* [Prompt]: Return the entries below word for word, from their first line through the line that contains "I'll return each mask as SVG.", including that line.

* [Supplied material]:

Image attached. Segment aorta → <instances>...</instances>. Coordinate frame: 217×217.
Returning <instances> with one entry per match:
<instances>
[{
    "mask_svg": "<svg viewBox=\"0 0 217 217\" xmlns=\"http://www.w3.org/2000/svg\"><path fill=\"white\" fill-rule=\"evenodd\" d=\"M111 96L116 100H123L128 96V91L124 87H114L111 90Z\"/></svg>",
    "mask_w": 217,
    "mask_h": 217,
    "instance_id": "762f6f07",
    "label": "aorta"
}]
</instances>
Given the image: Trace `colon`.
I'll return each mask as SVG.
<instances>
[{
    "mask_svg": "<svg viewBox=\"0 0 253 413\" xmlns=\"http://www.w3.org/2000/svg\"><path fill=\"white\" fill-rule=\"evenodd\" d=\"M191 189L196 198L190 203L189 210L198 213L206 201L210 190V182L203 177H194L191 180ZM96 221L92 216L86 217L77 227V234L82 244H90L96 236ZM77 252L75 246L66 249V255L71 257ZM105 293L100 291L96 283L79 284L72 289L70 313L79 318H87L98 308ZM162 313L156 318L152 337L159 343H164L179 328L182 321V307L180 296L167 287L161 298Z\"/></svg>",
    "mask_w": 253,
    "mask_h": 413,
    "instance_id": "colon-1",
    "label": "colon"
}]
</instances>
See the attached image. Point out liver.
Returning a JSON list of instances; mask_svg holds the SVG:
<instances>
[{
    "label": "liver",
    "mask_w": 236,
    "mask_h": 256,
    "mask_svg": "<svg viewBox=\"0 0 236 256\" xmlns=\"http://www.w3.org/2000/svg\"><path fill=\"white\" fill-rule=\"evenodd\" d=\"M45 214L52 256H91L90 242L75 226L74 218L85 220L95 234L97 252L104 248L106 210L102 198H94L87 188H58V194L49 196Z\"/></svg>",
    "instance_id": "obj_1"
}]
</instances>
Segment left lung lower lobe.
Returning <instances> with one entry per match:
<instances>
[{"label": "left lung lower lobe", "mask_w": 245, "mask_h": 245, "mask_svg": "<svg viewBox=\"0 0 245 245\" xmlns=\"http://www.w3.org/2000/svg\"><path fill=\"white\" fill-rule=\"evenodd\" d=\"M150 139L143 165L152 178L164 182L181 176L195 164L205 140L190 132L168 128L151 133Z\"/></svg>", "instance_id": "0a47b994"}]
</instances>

* [Answer for the task]:
Image attached. Segment aorta → <instances>...</instances>. Coordinate frame: 217×217.
Returning <instances> with one entry per match:
<instances>
[{
    "mask_svg": "<svg viewBox=\"0 0 217 217\" xmlns=\"http://www.w3.org/2000/svg\"><path fill=\"white\" fill-rule=\"evenodd\" d=\"M111 96L116 100H123L128 96V91L124 87H114L111 90Z\"/></svg>",
    "mask_w": 217,
    "mask_h": 217,
    "instance_id": "762f6f07",
    "label": "aorta"
}]
</instances>
Given the image: Trace `colon`.
I'll return each mask as SVG.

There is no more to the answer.